Task goal.
In the records below, find the lines that include the string "property" and report how many there are, nothing else.

BEGIN

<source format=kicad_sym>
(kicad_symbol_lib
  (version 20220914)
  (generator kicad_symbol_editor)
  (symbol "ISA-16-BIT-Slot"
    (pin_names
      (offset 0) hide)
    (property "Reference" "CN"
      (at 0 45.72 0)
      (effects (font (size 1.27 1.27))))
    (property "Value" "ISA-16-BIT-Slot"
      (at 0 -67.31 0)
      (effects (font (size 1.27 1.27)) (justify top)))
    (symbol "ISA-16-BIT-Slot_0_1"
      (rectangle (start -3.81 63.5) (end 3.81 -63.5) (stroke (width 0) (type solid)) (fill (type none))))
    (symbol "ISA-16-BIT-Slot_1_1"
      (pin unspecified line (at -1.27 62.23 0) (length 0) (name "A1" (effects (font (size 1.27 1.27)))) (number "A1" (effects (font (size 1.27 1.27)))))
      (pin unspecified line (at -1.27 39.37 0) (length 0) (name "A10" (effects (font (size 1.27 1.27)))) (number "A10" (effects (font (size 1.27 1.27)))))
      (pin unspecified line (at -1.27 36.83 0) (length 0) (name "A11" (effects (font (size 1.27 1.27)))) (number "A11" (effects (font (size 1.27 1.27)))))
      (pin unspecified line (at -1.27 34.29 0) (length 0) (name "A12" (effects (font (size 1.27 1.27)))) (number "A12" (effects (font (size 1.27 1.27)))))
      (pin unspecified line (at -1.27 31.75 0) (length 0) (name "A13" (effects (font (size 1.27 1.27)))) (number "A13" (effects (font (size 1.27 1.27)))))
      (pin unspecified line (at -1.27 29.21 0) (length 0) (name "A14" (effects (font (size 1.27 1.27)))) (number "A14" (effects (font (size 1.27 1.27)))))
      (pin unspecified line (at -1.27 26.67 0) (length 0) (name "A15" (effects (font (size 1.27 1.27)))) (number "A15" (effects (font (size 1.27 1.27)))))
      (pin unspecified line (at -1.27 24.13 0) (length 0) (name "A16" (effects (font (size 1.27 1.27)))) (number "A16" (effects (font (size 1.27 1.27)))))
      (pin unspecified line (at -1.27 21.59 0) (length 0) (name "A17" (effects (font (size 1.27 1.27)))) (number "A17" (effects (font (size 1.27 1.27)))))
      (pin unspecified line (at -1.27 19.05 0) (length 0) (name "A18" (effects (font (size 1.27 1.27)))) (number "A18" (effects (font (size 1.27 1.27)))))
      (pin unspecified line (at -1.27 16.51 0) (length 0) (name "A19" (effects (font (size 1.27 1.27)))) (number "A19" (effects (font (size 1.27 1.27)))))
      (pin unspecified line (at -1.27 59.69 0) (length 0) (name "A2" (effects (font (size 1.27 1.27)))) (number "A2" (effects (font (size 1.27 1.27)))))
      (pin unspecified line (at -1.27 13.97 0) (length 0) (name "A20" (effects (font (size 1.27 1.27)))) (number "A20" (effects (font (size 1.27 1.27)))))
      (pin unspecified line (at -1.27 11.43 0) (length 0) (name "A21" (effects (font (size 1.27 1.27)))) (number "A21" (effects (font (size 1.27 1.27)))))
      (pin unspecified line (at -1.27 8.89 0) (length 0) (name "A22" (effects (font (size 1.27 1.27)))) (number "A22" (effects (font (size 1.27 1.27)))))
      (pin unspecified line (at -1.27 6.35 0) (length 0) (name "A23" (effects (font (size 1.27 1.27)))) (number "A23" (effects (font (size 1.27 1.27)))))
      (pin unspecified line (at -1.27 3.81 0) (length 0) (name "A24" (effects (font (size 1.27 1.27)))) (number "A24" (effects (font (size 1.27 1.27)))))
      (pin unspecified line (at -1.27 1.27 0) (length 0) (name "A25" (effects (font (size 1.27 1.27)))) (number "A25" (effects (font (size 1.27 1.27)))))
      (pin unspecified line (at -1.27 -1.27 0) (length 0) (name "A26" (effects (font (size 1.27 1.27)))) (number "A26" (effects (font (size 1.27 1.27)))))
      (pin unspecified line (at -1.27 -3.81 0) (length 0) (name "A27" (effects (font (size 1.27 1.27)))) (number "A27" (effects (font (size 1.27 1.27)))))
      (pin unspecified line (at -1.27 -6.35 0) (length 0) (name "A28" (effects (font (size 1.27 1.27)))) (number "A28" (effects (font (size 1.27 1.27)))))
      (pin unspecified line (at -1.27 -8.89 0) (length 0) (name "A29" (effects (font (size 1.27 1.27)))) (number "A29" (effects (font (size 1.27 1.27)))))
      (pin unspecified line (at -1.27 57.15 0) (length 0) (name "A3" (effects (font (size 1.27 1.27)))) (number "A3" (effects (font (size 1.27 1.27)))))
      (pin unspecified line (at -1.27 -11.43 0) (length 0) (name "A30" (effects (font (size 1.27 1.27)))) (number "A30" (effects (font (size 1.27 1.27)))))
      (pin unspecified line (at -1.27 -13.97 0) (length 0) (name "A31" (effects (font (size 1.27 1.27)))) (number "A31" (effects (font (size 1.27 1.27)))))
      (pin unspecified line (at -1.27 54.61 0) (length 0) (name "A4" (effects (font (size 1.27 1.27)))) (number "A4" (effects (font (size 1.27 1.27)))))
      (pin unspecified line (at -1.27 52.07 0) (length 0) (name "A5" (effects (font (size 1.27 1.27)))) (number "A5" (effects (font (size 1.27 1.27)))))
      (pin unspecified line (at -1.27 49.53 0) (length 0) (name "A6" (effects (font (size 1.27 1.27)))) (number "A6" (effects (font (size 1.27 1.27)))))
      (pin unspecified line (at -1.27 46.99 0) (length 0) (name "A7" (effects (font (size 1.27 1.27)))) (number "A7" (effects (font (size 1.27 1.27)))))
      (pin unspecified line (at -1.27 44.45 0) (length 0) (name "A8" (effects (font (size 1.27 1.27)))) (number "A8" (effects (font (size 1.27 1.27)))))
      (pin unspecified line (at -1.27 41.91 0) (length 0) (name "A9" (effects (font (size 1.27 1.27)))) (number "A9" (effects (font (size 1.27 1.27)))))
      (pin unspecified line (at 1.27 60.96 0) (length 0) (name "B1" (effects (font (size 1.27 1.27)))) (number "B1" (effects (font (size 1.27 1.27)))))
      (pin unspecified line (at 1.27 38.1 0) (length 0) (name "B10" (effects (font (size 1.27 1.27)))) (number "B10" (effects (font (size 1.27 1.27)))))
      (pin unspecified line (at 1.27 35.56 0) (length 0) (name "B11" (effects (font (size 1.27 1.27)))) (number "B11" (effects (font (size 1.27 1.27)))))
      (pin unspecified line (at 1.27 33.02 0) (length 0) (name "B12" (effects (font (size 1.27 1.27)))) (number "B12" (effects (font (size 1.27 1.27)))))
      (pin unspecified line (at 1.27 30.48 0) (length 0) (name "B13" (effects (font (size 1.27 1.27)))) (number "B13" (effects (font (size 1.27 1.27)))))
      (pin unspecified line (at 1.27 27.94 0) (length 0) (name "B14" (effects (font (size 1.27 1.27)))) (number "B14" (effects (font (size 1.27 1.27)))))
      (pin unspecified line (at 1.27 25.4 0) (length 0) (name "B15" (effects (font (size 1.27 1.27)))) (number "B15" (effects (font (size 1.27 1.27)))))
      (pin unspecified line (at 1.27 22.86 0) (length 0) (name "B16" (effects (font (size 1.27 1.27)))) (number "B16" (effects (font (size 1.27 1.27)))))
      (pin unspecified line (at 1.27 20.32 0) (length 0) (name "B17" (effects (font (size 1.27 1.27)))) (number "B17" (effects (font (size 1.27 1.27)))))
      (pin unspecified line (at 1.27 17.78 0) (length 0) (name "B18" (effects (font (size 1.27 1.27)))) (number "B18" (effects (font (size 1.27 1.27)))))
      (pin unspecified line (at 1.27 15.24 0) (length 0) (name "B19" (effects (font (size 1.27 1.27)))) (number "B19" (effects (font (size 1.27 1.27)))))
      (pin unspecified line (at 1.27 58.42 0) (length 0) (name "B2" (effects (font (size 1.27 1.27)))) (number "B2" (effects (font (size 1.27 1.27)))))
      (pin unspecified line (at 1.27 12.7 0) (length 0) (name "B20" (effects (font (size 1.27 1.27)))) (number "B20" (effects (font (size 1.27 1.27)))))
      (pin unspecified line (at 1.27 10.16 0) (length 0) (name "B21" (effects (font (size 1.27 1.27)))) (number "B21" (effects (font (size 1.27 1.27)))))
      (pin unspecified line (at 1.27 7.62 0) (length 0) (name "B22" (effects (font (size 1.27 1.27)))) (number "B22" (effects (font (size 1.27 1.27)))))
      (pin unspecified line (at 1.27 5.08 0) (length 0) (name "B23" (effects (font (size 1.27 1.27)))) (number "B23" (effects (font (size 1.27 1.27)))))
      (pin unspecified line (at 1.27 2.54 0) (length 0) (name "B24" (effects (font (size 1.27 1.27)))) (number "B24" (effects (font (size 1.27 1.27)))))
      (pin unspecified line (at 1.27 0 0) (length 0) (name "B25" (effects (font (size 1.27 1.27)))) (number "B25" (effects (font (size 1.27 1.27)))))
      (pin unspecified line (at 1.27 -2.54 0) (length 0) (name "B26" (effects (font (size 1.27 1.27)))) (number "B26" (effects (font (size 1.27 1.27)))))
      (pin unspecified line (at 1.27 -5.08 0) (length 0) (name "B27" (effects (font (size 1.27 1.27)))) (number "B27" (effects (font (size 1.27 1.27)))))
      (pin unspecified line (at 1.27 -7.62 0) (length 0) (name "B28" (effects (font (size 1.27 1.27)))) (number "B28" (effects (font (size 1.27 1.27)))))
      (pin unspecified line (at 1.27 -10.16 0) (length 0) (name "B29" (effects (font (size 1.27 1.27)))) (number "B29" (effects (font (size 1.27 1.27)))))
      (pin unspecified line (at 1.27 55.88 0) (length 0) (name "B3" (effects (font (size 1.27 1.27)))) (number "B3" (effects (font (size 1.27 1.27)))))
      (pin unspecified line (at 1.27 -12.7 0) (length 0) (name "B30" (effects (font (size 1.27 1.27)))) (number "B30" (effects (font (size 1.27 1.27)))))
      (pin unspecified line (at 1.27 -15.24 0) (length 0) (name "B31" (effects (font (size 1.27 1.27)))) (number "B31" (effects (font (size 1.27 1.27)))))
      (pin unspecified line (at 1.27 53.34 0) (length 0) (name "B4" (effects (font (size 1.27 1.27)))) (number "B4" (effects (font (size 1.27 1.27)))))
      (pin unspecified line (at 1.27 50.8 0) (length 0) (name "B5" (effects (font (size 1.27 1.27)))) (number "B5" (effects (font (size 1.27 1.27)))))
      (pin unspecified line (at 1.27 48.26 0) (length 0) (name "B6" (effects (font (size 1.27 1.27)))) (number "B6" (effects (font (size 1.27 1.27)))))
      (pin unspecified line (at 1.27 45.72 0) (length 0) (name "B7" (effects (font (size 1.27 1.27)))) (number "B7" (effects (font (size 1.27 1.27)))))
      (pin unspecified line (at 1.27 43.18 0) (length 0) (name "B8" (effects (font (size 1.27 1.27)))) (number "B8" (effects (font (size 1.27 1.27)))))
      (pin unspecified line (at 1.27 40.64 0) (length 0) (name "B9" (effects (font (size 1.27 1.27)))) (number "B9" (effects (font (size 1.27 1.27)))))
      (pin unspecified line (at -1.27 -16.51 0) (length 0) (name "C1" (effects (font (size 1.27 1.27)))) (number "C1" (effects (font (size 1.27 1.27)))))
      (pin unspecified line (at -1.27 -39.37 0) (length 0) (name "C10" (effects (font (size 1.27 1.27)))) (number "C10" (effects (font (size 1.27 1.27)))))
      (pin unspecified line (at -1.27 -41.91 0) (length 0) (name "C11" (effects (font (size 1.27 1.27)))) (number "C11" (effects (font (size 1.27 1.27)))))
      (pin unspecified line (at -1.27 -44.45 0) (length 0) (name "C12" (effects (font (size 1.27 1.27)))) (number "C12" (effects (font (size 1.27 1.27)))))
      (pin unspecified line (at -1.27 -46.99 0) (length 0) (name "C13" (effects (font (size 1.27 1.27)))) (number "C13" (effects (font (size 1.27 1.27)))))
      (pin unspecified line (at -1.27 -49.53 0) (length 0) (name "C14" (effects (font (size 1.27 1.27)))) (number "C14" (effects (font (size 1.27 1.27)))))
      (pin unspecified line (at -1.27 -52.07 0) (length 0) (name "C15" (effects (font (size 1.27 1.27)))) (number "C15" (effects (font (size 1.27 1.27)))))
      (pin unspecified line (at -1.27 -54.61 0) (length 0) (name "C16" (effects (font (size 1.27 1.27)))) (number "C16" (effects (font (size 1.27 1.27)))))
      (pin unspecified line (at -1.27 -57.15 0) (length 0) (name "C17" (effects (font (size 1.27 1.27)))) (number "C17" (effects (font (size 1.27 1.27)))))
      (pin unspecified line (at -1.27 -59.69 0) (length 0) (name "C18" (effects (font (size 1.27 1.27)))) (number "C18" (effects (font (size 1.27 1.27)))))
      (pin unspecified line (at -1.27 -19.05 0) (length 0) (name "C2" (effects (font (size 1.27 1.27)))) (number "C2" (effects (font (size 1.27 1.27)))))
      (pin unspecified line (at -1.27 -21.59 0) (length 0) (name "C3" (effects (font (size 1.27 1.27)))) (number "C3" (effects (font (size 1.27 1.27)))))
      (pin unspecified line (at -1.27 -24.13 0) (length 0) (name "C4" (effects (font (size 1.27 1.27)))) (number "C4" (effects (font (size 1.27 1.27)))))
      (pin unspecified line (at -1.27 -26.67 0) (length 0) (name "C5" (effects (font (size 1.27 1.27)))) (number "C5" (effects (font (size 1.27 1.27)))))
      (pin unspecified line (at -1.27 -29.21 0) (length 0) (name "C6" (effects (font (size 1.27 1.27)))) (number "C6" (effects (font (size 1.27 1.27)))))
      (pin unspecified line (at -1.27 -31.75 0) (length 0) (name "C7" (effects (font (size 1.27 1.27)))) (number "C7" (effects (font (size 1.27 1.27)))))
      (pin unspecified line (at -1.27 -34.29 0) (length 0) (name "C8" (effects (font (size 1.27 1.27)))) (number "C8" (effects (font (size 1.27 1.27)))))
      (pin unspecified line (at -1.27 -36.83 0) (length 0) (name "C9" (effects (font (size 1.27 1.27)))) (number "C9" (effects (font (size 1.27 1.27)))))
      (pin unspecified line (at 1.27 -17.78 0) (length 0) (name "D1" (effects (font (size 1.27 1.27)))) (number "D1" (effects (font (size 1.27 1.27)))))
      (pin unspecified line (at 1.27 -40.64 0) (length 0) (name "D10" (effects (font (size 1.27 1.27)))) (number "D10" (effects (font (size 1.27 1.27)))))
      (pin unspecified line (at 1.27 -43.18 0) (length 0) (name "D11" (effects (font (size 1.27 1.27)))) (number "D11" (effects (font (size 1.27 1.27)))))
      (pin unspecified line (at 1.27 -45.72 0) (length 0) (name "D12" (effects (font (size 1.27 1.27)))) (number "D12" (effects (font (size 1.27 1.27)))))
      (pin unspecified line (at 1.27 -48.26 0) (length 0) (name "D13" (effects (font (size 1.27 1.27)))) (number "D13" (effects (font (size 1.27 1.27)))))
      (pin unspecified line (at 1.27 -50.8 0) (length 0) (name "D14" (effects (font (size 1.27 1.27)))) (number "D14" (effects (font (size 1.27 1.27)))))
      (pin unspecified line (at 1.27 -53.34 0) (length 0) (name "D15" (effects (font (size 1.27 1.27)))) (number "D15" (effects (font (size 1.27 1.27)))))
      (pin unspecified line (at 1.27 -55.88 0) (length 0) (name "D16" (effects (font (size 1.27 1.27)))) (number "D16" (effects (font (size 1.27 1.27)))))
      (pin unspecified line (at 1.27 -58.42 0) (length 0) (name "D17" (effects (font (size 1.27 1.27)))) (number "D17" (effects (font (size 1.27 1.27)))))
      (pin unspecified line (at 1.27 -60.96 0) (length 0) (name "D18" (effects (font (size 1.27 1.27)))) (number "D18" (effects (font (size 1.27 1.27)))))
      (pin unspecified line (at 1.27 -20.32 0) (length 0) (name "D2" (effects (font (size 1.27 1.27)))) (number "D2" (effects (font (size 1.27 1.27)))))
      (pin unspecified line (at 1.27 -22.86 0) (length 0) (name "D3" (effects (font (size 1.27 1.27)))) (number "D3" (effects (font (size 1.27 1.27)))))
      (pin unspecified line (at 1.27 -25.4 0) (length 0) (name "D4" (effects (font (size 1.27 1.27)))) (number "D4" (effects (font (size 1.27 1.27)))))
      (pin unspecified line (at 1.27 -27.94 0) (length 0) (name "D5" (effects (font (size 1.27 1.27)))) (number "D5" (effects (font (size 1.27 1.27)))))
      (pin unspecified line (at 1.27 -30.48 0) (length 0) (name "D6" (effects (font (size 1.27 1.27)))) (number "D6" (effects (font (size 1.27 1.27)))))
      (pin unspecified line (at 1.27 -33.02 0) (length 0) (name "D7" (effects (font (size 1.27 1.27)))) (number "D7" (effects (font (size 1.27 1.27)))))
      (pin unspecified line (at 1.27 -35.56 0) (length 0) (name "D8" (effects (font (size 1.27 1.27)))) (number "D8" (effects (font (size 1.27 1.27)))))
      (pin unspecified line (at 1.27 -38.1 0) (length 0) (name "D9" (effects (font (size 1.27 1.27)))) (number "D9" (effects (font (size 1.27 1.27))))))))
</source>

END

Result for this task.
2